Objectives:
- A) Duplicate the part of the Salish Sea notebook code that opens with the words containing "mpl.rc('font', size=fs)" and closes with "warnings.filterwarnings('ignore')".
- B) Translate this sentence from the Salish Sea notebook code into Spanish: "Click here to toggle on/off the raw code."
- C) Extend the Salish Sea notebook code onward from its final line.

In [1]:
import numpy as np
import matplotlib.pyplot as plt
import os
import pandas as pd
import netCDF4 as nc
import datetime as dt
from salishsea_tools import evaltools as et, viz_tools
import gsw
import matplotlib.gridspec as gridspec
import matplotlib as mpl
import matplotlib.dates as mdates
import cmocean as cmo
import scipy.interpolate as sinterp
import pickle
import cmocean
import json
import f90nml
from collections import OrderedDict

fs=16
mpl.rc('xtick', labelsize=fs)
mpl.rc('ytick', labelsize=fs)
mpl.rc('legend', fontsize=fs)
mpl.rc('axes', titlesize=fs)
mpl.rc('axes', labelsize=fs)
mpl.rc('figure', titlesize=fs)
mpl.rc('font', size=fs)
mpl.rc('text', usetex=True)
mpl.rc('text.latex', preamble = r'''
 \usepackage{txfonts}
 \usepackage{lmodern}
 ''')
mpl.rc('font', family='sans-serif', weight='normal', style='normal')

import warnings
warnings.filterwarnings('ignore')
from IPython.display import Markdown, display

%matplotlib inline
In [2]:
from IPython.display import HTML

HTML('''<script>
code_show=true; 
function code_toggle() {
 if (code_show){
 $('div.input').hide();
 } else {
 $('div.input').show();
 }
 code_show = !code_show
} 
$( document ).ready(code_toggle);
</script>

<form action="javascript:code_toggle()"><input type="submit" value="Click here to toggle on/off the raw code."></form>''')
Out[2]:
In [3]:
PATH= '/results2/SalishSea/nowcast-green.201905/'
year=2007
In [4]:
# Parameters
year = 2011
In [5]:
display(Markdown('''# Year: '''+ str(year)))

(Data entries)
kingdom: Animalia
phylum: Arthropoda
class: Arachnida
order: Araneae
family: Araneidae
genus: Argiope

Responses to the exercise:
- A)
mpl.rc('font', size=fs)
mpl.rc('text', usetex=True)
mpl.rc('text.latex', preamble = r'''
 \usepackage{txfonts}
 \usepackage{lmodern}
 ''')
mpl.rc('font', family='sans-serif', weight='normal', style='normal')

import warnings
warnings.filterwarnings('ignore')

- B) Haga clic aquí para activar o desactivar el código sin procesar.

- C)
Year: 2011

Yearly model-data comparisons of nutrients, chlorophyll, temperature and salinity between 201905 runs and DFO observations

Define date range and load observations

In [6]:
start_date = dt.datetime(year,1,1)
end_date = dt.datetime(year,12,31)
flen=1
namfmt='nowcast'
filemap={'nitrate':'ptrc_T','silicon':'ptrc_T','ammonium':'ptrc_T','diatoms':'ptrc_T',
         'ciliates':'ptrc_T','flagellates':'ptrc_T','vosaline':'grid_T','votemper':'grid_T'}
fdict={'ptrc_T':1,'grid_T':1}

df1=et.loadDFO(datelims=(start_date,end_date))
print(len(df1),'data points')
df1[['Year','Month','Day','Lat','Lon','Pressure','Depth','N','Si','Chlorophyll_Extracted',
     'ConsT','AbsSal']].head()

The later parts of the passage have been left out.